1.1 一般资料 选取2015年2月—2018年2月笔者所在医院择期进行手术治疗的食管癌患者106例,采用系统随机化法均分为两组,各53例。其中观察组男39例,女14例;年龄37~64岁,平均(52.71±9.46)岁。对照组男 35 例,女 18 例;年龄 38~65 岁,平均(53.12±9.73)岁。 两组年龄、性别以及肿瘤位置、分期、病理类型等均无显著性差异 (P>0.05)。 纳入标准:(1)经 CT、胃镜等辅助检查确诊为食管癌;(2)TNM 分期为 T1N0M0~T3N1M0期;(3)年龄18~65 岁;(4)患者心肺功能可耐受手术;(5)患者及家属知情同意。排除标准:(1)伴周围脏器侵犯、颈部淋巴结或远处转移;(2)伴其他恶性肿瘤;(3)伴穿孔、大出血等急诊手术指征;(4)伴严重系统性疾病;(5)其他胸外科手术及麻醉禁忌证。

1.2 手术方法 两组患者均在复合麻醉下进行左颈、右胸及上腹三切口食管癌根治术和扩大纵隔淋巴结清扫术[4]。观察组采用胸腹腔镜手术,患者取半俯卧位,右上臂前抬,然后于右侧腋中线第7肋间作1 cm切口(为Trocar孔),建立CO2气腹(压力6~8 mmHg,1 mmHg=0.133 kPa),然后分别于肩胛线第8肋间和腋后线第3肋间作1 cm切口为操作孔。先打开纵隔胸膜探查胸腔,确认肿瘤位置后切除食管,再分离周围血管、神经,并一次离断,同时进行相应部位淋巴结清扫,操作过程中注意保护气管和胸导管,完成后分别于第7、8肋间放置引流管。然后患者转平卧位,清扫腹部淋巴结后制作管状胃,经后纵隔食管床提拉至颈部与食管断端进行端侧吻合,留置胃管和颈部引流管,最后腹部空肠造瘘并留置造瘘管。对照组患者相应进行传统开胸手术,两组术后均送回病房监护,病情危重者转ICU,给予抗感染等支持治疗,术后第2天经造瘘管注入流质食物,第7天开始尝试饮水,适应后缓慢过渡到流质饮食,当患者可进半流质饮食和平地行走时可准予出院。

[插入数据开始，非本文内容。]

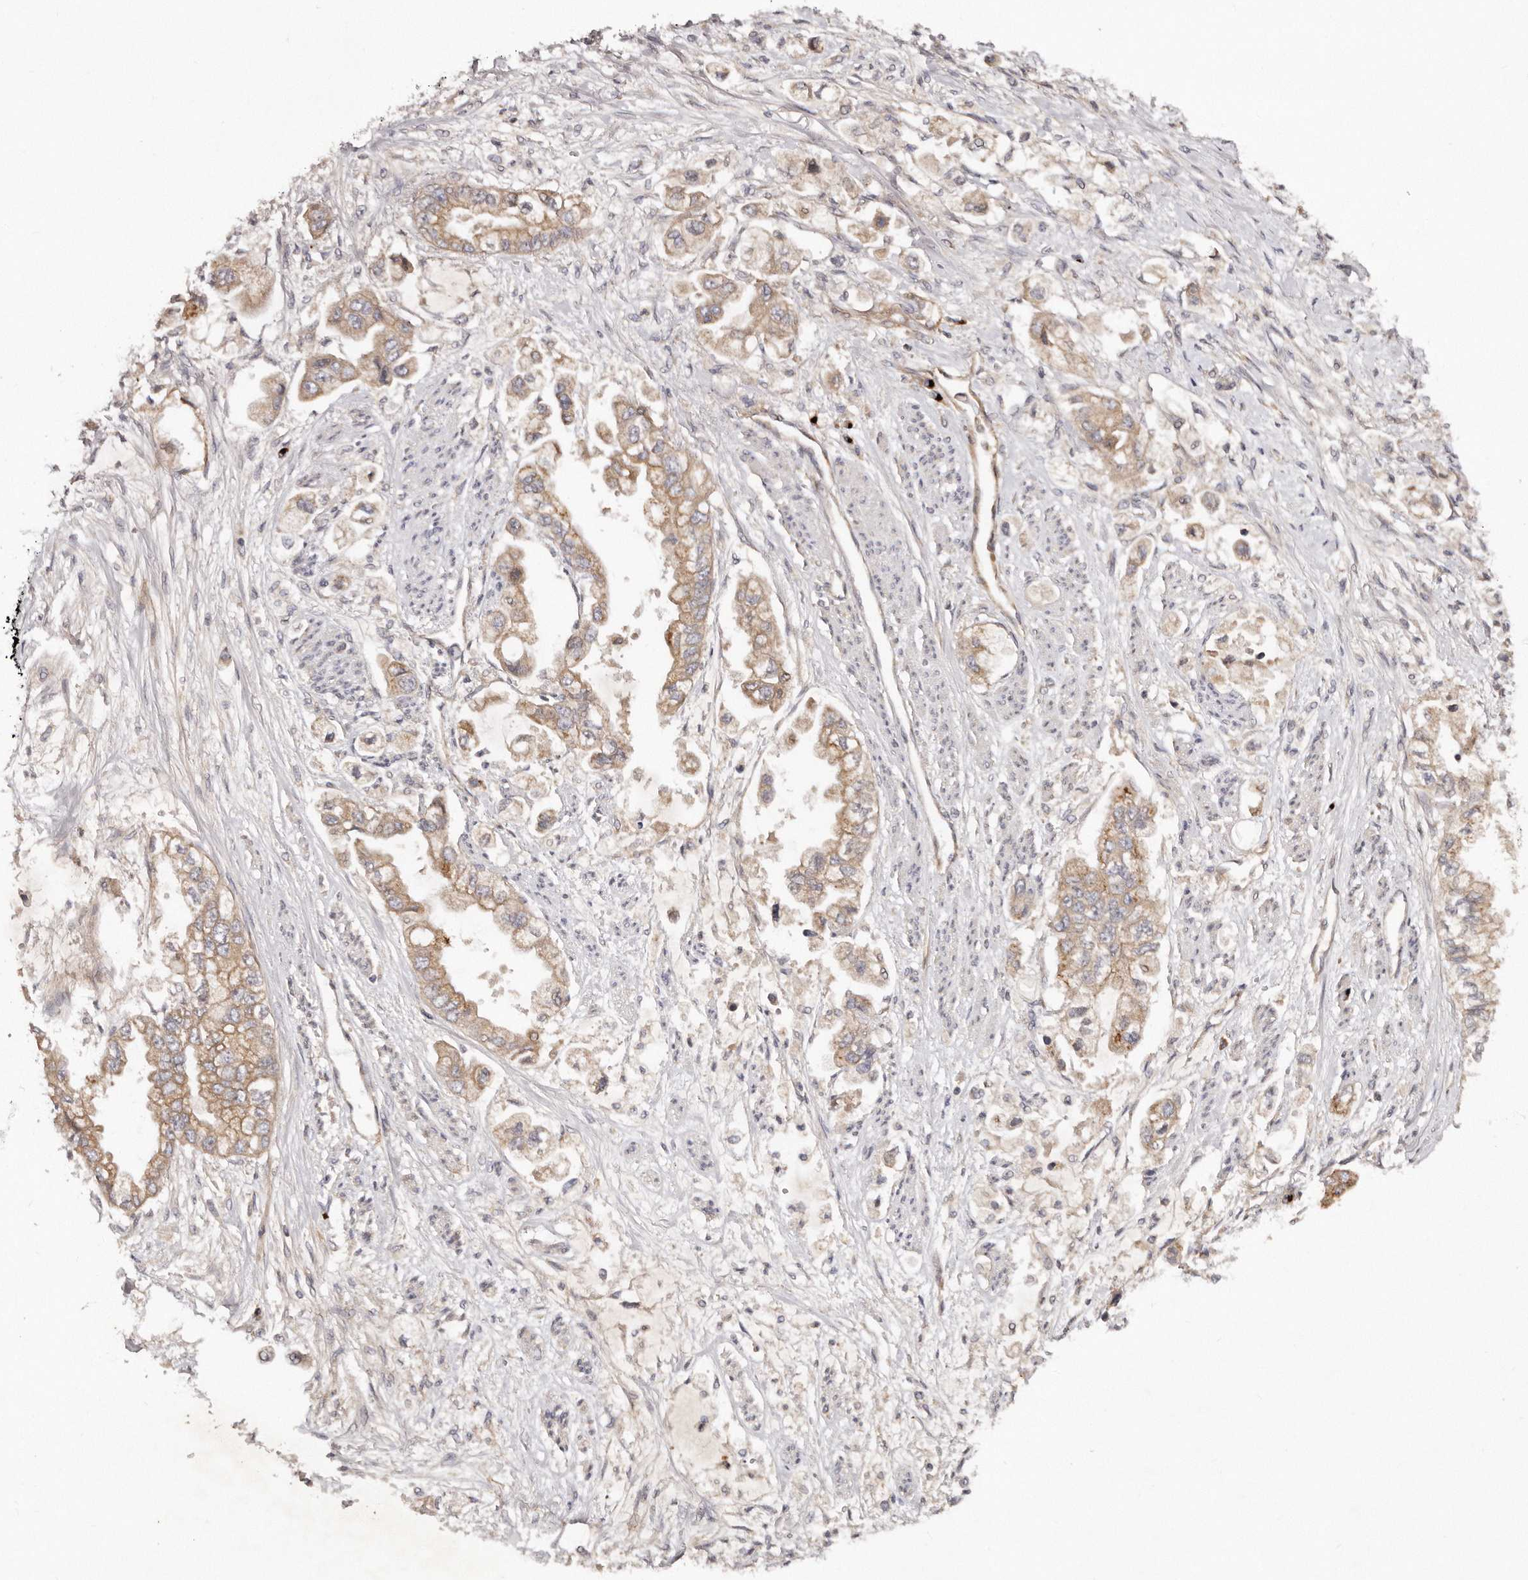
{"staining": {"intensity": "moderate", "quantity": ">75%", "location": "cytoplasmic/membranous"}, "tissue": "stomach cancer", "cell_type": "Tumor cells", "image_type": "cancer", "snomed": [{"axis": "morphology", "description": "Adenocarcinoma, NOS"}, {"axis": "topography", "description": "Stomach"}], "caption": "Protein expression analysis of adenocarcinoma (stomach) displays moderate cytoplasmic/membranous positivity in approximately >75% of tumor cells. (DAB IHC with brightfield microscopy, high magnification).", "gene": "DACT2", "patient": {"sex": "male", "age": 62}}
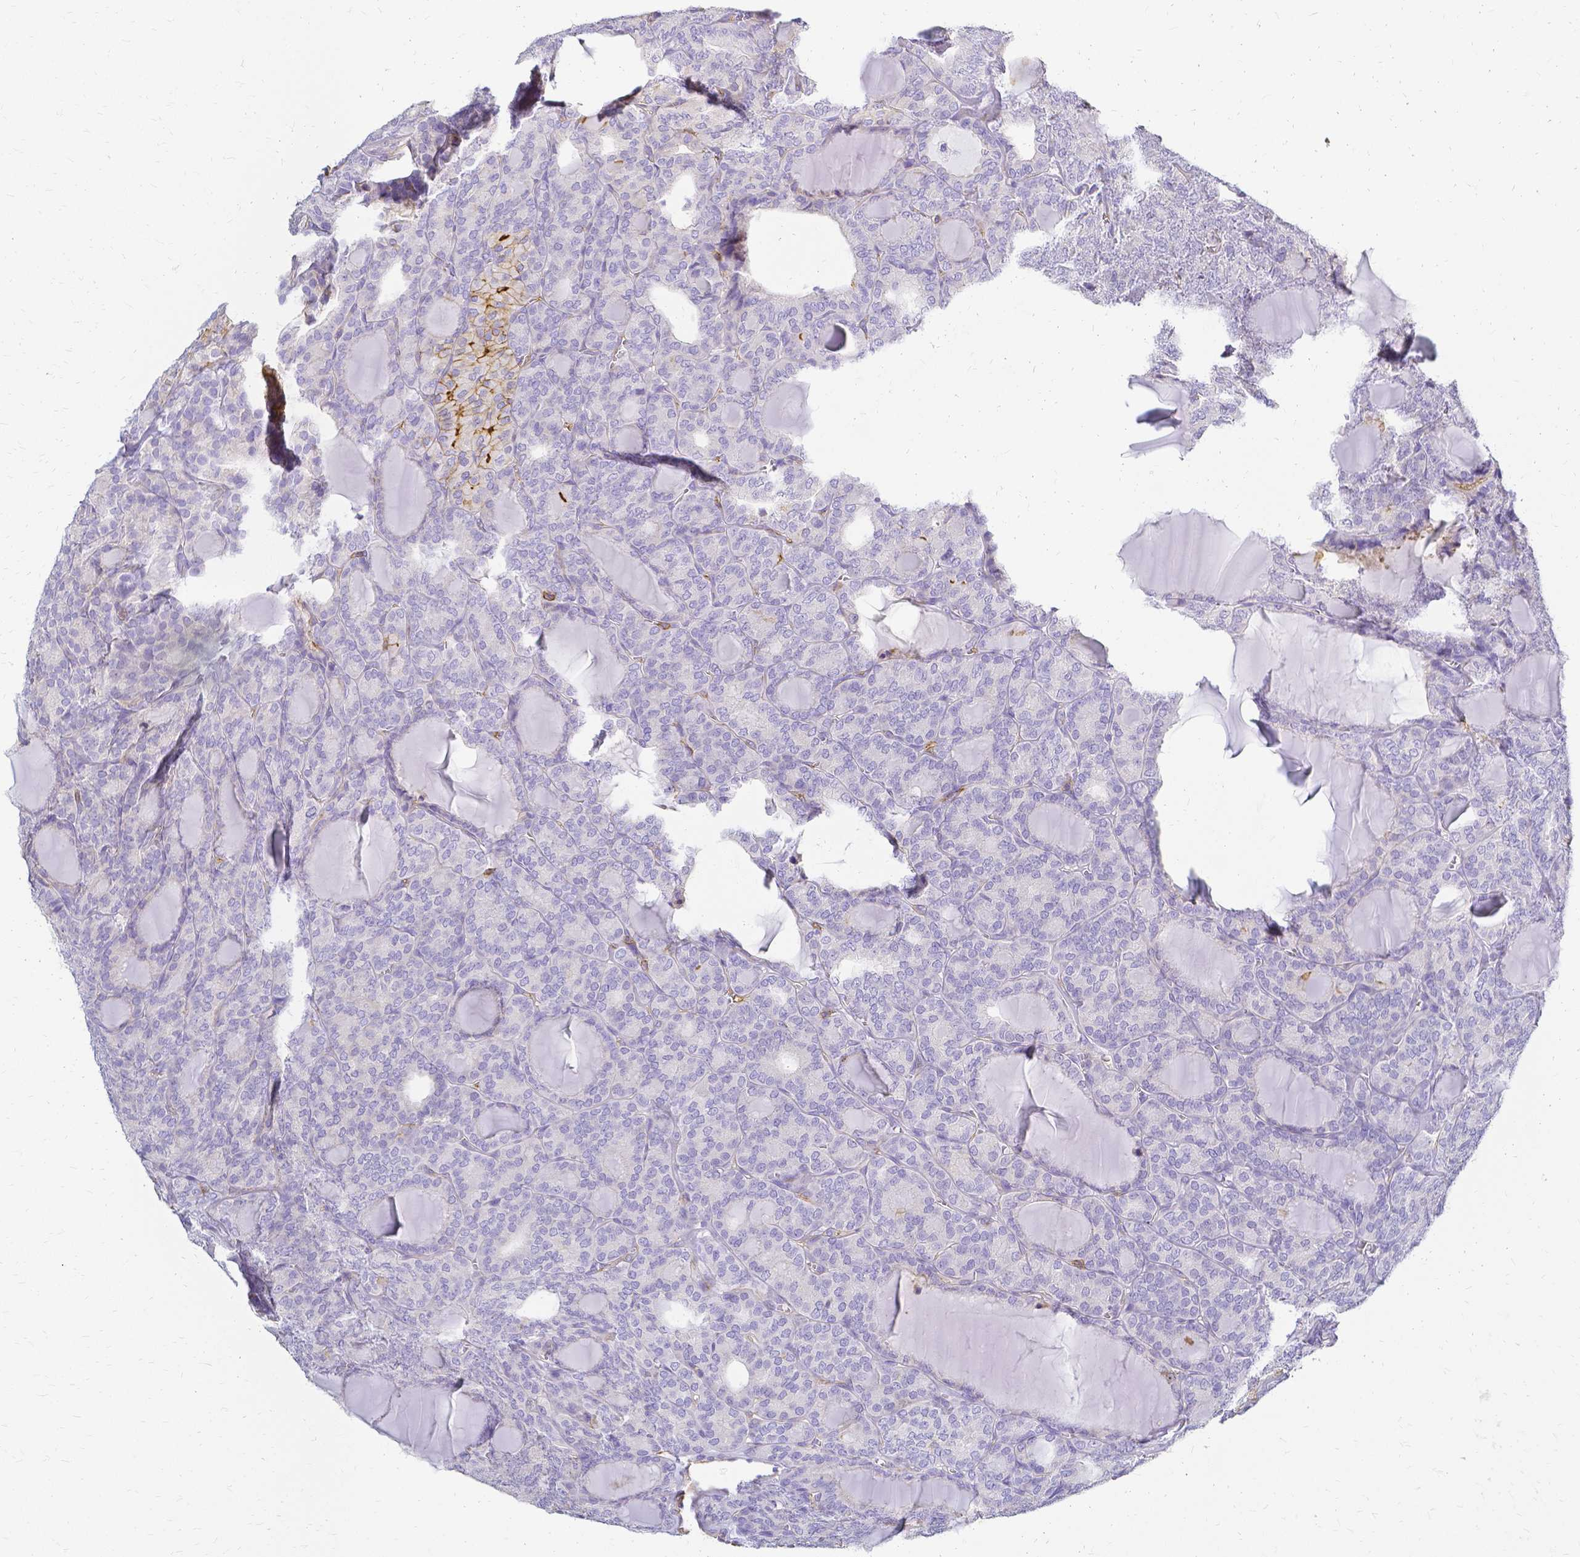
{"staining": {"intensity": "negative", "quantity": "none", "location": "none"}, "tissue": "thyroid cancer", "cell_type": "Tumor cells", "image_type": "cancer", "snomed": [{"axis": "morphology", "description": "Follicular adenoma carcinoma, NOS"}, {"axis": "topography", "description": "Thyroid gland"}], "caption": "DAB immunohistochemical staining of human thyroid follicular adenoma carcinoma exhibits no significant staining in tumor cells. Brightfield microscopy of immunohistochemistry (IHC) stained with DAB (3,3'-diaminobenzidine) (brown) and hematoxylin (blue), captured at high magnification.", "gene": "HSPA12A", "patient": {"sex": "male", "age": 74}}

1.3 观察指标 (1)手术相关指标。记录两组手术时间、术中出血量、清扫淋巴结数目、拔管时间、引流量以及住院时间等。(2)创伤应激指标。抽取两组患者术前和术后第1天晨起空腹外周静脉血,采用血糖仪检测患者血糖(glucose,Glu)水平,采用放射免疫法检测两组患者血清C反应蛋白 (C-reactive protein,CRP)、皮质醇(corticosteroids,Cor)、生长激素(growth hormone,GH)和催乳素(prolactin,PRL)水平。(3)术后并发症。记录两组患者术后并发症发生情况。

1.4 统计学方法 采用SPSS 19.0软件。计数资料以(%)表示,采用χ2检验或Fisher精确检验;计量资料以(x±s)表示,组间对比采用独立样本t检验;P<0.05为差异有统计学意义。

2 结果

2.1 两组手术相关指标比较 观察组术中出血量、拔管时间、胸腔引流量以及住院时间均明显少于对照组(P<0.05),提示观察组患者手术创伤更小,术后康复速度更快。见表1。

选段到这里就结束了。